### WHAT YOU NEED TO DO:
(a) In the Arun Kumar Kar biography, reproduce the text between "Arun Kumar Kar (c." and "as a minister of the Government of Tripura.", inclusive.
(b) Answer these questions using the Arun Kumar Kar biography.
(i) Who preceded and succeeded Kar in office?
(ii) In what year did Kar become headmaster of Shri Nath Bidyaniketan?
(iii) What was the cause of Kar's death?

Tripura Legislative Assembly
- In office 1988–1993
- Preceded by: Samir Deb Sarkar
- Succeeded by: Samir Deb Sarkar
- Constituency: Khowai

Personal details
- Born: c. 1939
- Died: 16 February 2020 (aged 81) Kolkata, West Bengal, India
- Political party: Indian National Congress

= Arun Kumar Kar =

Indian academic and politician (c.1939–2020)

Arun Kumar Kar (c. 1939 – 16 February 2020) was an Indian academic and politician from Tripura belonging to Indian National Congress. He was a legislator of the Tripura Legislative Assembly. He also served as a minister of the Government of Tripura.

==Biography==
Kar joined Shri Nath Bidyaniketan in 1962. He was appointed the headmaster of the institution in 1981. He retired from there in 1998.

Kar contested from Khowai in 1977 but did not win. He was elected as a member of the Tripura Legislative Assembly from that constituency in 1988. Later, he was appointed a minister of the Government of Tripura. He also contested from Khowai in 1998, 2003 and 2008 but did not win.

Kar died of cardiac arrest on 16 February 2020 at a private hospital in Kolkata at the age of 81.

Data items
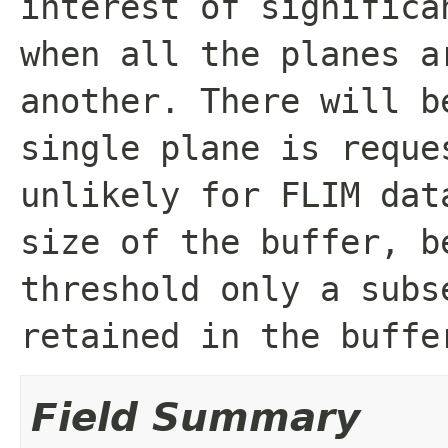
interest of significa
when all the planes a
another. There will b
single plane is reque
unlikely for FLIM dat
size of the buffer, b
threshold only a subs
retained in the buffe
Field Summary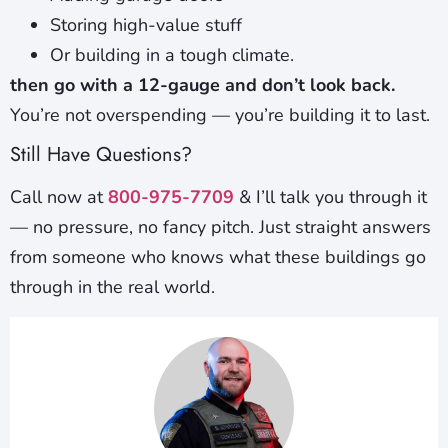
Storing high-value stuff
Or building in a tough climate.
then go with a 12-gauge and don’t look back.
You’re not overspending — you’re building it to last.
Still Have Questions?
Call now at
800-975-7709
& I’ll talk you through it
— no pressure, no fancy pitch. Just straight answers
from someone who knows what these buildings go
through in the real world.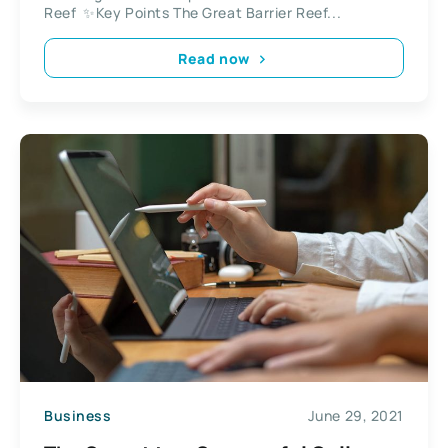
Reef ✨Key Points The Great Barrier Reef...
Read now
Business
June 29, 2021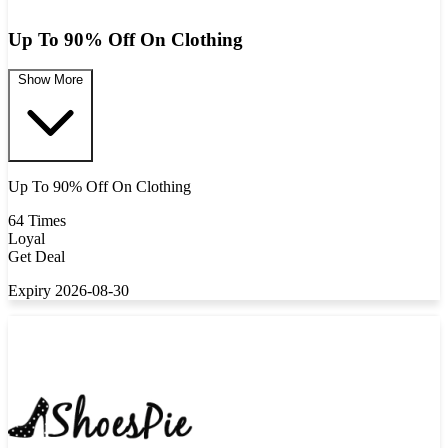
Up To 90% Off On Clothing
Show More
Up To 90% Off On Clothing
64 Times
Loyal
Get Deal
Expiry 2026-08-30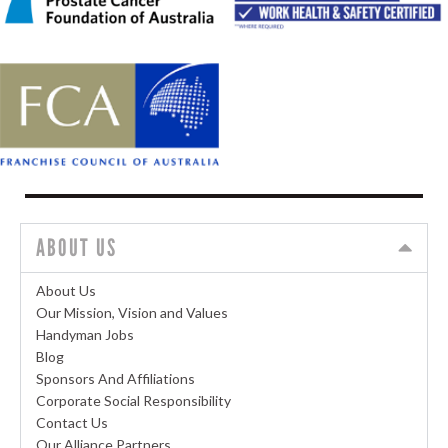
ABOUT US
About Us
Our Mission, Vision and Values
Handyman Jobs
Blog
Sponsors And Affiliations
Corporate Social Responsibility
Contact Us
Our Alliance Partners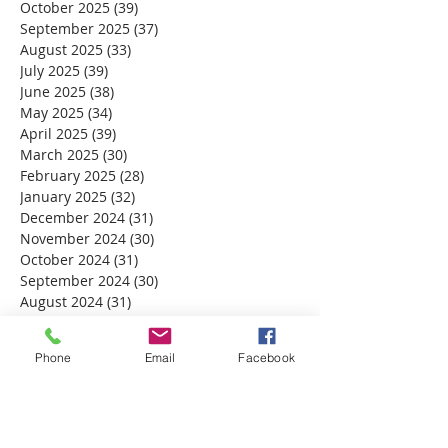
October 2025
(39)
39 posts
September 2025
(37)
37 posts
August 2025
(33)
33 posts
July 2025
(39)
39 posts
June 2025
(38)
38 posts
May 2025
(34)
34 posts
April 2025
(39)
39 posts
March 2025
(30)
30 posts
February 2025
(28)
28 posts
January 2025
(32)
32 posts
December 2024
(31)
31 posts
November 2024
(30)
30 posts
October 2024
(31)
31 posts
September 2024
(30)
30 posts
August 2024
(31)
31 posts
July 2024
(31)
31 posts
June 2024
(30)
30 posts
Phone
Email
Facebook
May 2024
(31)
31 posts
April 2024
(30)
30 posts
March 2024
(30)
30 posts
February 2024
(29)
29 posts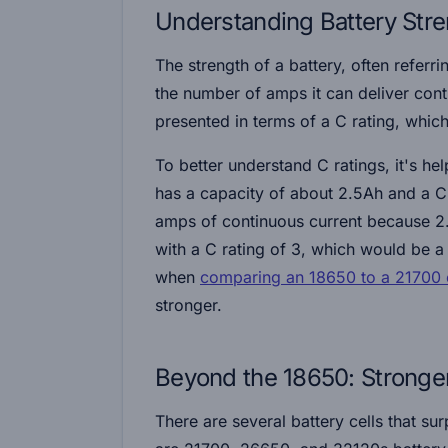
Understanding Battery Str
The strength of a battery, often referri
the number of amps it can deliver conti
presented in terms of a C rating, which
To better understand C ratings, it's h
has a capacity of about 2.5Ah and a C r
amps of continuous current because 2
with a C rating of 3, which would be a
when
comparing an 18650 to a 21700 c
stronger.
Beyond the 18650: Stronger
There are several battery cells that su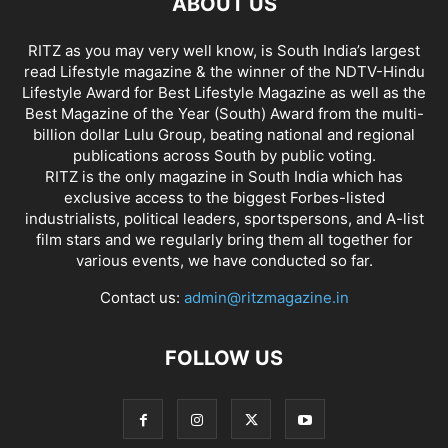
ABOUT US
RITZ as you may very well know, is South India’s largest
read Lifestyle magazine & the winner of the NDTV-Hindu
Lifestyle Award for Best Lifestyle Magazine as well as the
Best Magazine of the Year (South) Award from the multi-
billion dollar Lulu Group, beating national and regional
publications across South by public voting.
RITZ is the only magazine in South India which has
exclusive access to the biggest Forbes-listed
industrialists, political leaders, sportspersons, and A-list
film stars and we regularly bring them all together for
various events, we have conducted so far.
Contact us:
admin@ritzmagazine.in
FOLLOW US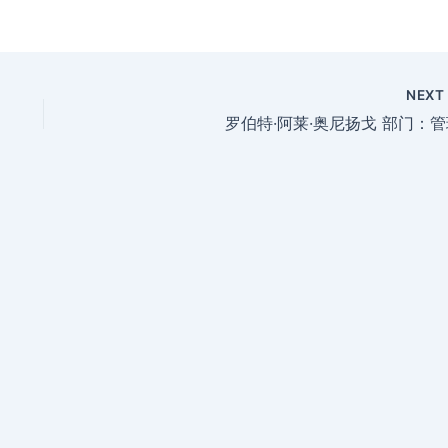
NEX
罗伯特·阿莱·奥尼扬戈 部门：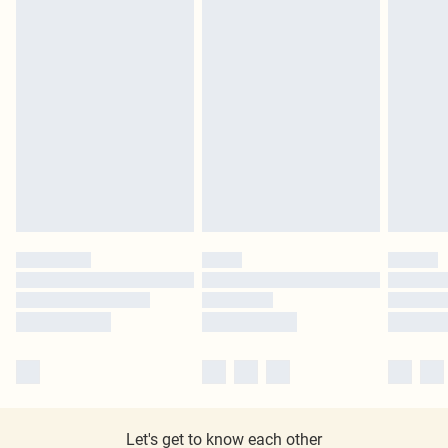
Let's get to know each other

### ANSWERS FOR EACH ITEM:
(a)
Arun Kumar Kar (c. 1939 – 16 February 2020) was an Indian academic and politician from Tripura belonging to Indian National Congress. He was a legislator of the Tripura Legislative Assembly. He also served as a minister of the Government of Tripura.

(b)
(i) Samir Deb Sarkar, both before and after him
(ii) 1981
(iii) Cardiac arrest